• **WAS ZU TUN IST**
a) Prüfe anhand des Textauszugs über die Kläranlage Zermatt, ob folgende Aussagen zutreffen: (i) Die Kläranlage ist auf 76.000 Einwohnergleichwerte ausgelegt. (ii) Am Fuß des Matterhorns leben mehr als 10.000 Einheimische. (iii) In der Nachklärung kommen Membranfilter zum Einsatz. Antworte jeweils mit Ja oder Nein und zitiere die entscheidenden Worte des Textes wörtlich.
b) Welche Kupplung sitzt laut dem Textauszug über die Kläranlage Zermatt zwischen Pumpe und Antriebsmotor?
c) Kopiere aus dem Textauszug über die Kläranlage Zermatt wortgetreu die Passage, die mit „Der Leistungsbedarf lässt“ beginnt und bis einschließlich „Membranfilter wieder spülen.“ reicht.

• **TEXTAUSZUG**
────────────────────

Im Winter runter, im Sommer wieder rauf

Runter von der Piste, rein ins Après-Ski-Vergnügen. Bevor es zum Abendessen in die Gaststätte oder das Hotelrestaurant geht, springen die Wintersportler erst mal unter die heiße Dusche. „Wir leben vom Tourismus“, sagt Beni Zenhäusern. Die Saison beschreibt der Schweizer anschaulich mit den zwei Höckern eines Kamels. Brettern die Schnee-Enthusiasten im Winter die Hänge herunter, kraxeln Wanderfreunde sie im Sommer wieder rauf. Zweimal Hochsaison: Die Kläranlage von Zermatt muss dann Höchstleistung liefern und ist entsprechend auf 76.000 Einwohnergleichwerte ausgelegt. Das Erstaunliche: Die Zahl der Einheimischen am Fuß des Matterhorns liegt unter 6.000. Die hohe Differenz resultiert aber nur zu einem Teil aus der reinen Übernachtung. Vielmehr sind es die gastronomischen Betriebe mit ihren mindestens drei Mahlzeiten am Tag, die den chemischen Sauerstoffbedarf in der Abwasserreinigung nach oben treiben.

Hohe Leistungsdichte auf engem Raum

Der Leistungsbedarf lässt sich angesichts des begrenzten Platzes in den Felskavernen des Schweizer Alpenmassivs nur mit Prozesstechnik erreichen, die überaus effektiv arbeitet. In Zermatt setzt man deshalb in der Nachklärung Membranfilter ein. Die Börger-Drehkolbenpumpen liefern im Filterbetrieb den notwendigen Unterdruck. Zwischen Pumpe und Antriebsmotor ist eine drehelastische ROTEX-Klauenkupplung im Einsatz, um die Drehmomentstöße beim Anfahren sowie als Folge von Druckschwankungen abzufangen. Das gilt auch im umgekehrten Betrieb – dann, wenn die Pumpen umschalten und die Membranfilter wieder spülen.

────────────────────

• **BEREITGESTELLTES MATERIAL**
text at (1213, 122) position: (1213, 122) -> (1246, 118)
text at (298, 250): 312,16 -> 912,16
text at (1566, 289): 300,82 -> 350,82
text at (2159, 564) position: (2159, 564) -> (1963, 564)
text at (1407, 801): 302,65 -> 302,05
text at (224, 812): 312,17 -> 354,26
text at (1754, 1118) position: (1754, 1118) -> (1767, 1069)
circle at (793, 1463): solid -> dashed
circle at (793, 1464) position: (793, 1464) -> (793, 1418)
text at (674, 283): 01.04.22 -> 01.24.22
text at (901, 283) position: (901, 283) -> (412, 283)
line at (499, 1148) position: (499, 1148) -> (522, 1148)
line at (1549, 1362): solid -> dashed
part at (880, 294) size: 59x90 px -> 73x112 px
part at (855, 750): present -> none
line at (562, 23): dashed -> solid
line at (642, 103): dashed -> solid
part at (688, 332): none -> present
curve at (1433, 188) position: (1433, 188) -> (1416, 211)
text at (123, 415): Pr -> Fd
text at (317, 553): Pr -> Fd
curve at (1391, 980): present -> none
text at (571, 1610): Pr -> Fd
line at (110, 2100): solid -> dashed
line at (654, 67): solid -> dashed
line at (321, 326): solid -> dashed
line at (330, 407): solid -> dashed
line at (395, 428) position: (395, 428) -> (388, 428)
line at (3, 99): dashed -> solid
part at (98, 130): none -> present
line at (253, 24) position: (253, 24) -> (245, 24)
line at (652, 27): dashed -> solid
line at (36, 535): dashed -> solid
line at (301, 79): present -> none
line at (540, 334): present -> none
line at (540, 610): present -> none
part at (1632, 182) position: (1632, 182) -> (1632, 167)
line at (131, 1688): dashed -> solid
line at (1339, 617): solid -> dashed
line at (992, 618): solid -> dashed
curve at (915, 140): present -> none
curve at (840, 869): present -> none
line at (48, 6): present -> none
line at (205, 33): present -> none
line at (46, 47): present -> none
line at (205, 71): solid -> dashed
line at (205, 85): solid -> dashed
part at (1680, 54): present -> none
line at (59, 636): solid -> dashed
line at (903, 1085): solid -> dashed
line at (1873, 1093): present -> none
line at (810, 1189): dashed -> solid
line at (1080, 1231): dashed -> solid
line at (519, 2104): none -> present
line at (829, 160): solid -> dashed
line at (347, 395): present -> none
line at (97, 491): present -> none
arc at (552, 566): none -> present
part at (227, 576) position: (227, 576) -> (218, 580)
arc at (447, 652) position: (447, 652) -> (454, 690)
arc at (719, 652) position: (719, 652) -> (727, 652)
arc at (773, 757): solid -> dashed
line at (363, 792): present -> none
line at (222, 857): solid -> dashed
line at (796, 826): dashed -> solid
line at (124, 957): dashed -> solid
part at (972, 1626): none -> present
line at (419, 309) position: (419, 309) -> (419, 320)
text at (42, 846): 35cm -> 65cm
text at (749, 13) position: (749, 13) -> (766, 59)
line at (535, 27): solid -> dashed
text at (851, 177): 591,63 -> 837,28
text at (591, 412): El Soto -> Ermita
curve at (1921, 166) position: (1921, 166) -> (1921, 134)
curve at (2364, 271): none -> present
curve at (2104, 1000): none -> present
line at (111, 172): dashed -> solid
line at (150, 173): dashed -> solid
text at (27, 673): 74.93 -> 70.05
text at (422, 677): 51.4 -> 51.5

────────────────────

• **ERGEBNISSE**
a)
(i) Ja: „ist entsprechend auf 76.000 Einwohnergleichwerte ausgelegt“
(ii) Nein: „Die Zahl der Einheimischen am Fuß des Matterhorns liegt unter 6.000.“
(iii) Ja: „In Zermatt setzt man deshalb in der Nachklärung Membranfilter ein.“

b) Eine drehelastische ROTEX-Klauenkupplung.

c)
Der Leistungsbedarf lässt sich angesichts des begrenzten Platzes in den Felskavernen des Schweizer Alpenmassivs nur mit Prozesstechnik erreichen, die überaus effektiv arbeitet. In Zermatt setzt man deshalb in der Nachklärung Membranfilter ein. Die Börger-Drehkolbenpumpen liefern im Filterbetrieb den notwendigen Unterdruck. Zwischen Pumpe und Antriebsmotor ist eine drehelastische ROTEX-Klauenkupplung im Einsatz, um die Drehmomentstöße beim Anfahren sowie als Folge von Druckschwankungen abzufangen. Das gilt auch im umgekehrten Betrieb – dann, wenn die Pumpen umschalten und die Membranfilter wieder spülen.